MATERIAL TO PROCESS:
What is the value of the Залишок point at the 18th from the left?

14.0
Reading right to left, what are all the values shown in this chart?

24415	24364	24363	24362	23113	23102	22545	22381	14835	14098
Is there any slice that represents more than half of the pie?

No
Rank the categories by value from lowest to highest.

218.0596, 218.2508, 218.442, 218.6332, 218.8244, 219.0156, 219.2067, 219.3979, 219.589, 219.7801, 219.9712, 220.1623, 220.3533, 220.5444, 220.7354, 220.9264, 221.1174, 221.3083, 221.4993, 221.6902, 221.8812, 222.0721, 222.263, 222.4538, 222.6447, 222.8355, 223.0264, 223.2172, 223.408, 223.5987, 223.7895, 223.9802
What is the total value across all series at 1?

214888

...

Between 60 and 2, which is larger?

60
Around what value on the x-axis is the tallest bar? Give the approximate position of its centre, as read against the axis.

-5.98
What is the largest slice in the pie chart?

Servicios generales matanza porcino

WORK REQUEST: Give every line from the one containing "Between 60 and 2, which is larger?" down to the one containing "Servicios generales matanza porcino", both included, as a JSON list of strings with one string per line and blank lines omitted.

RESULT OF THE EXERCISE:
[
  "Between 60 and 2, which is larger?",
  "60",
  "Around what value on the x-axis is the tallest bar? Give the approximate position of its centre, as read against the axis.",
  "-5.98",
  "What is the largest slice in the pie chart?",
  "Servicios generales matanza porcino"
]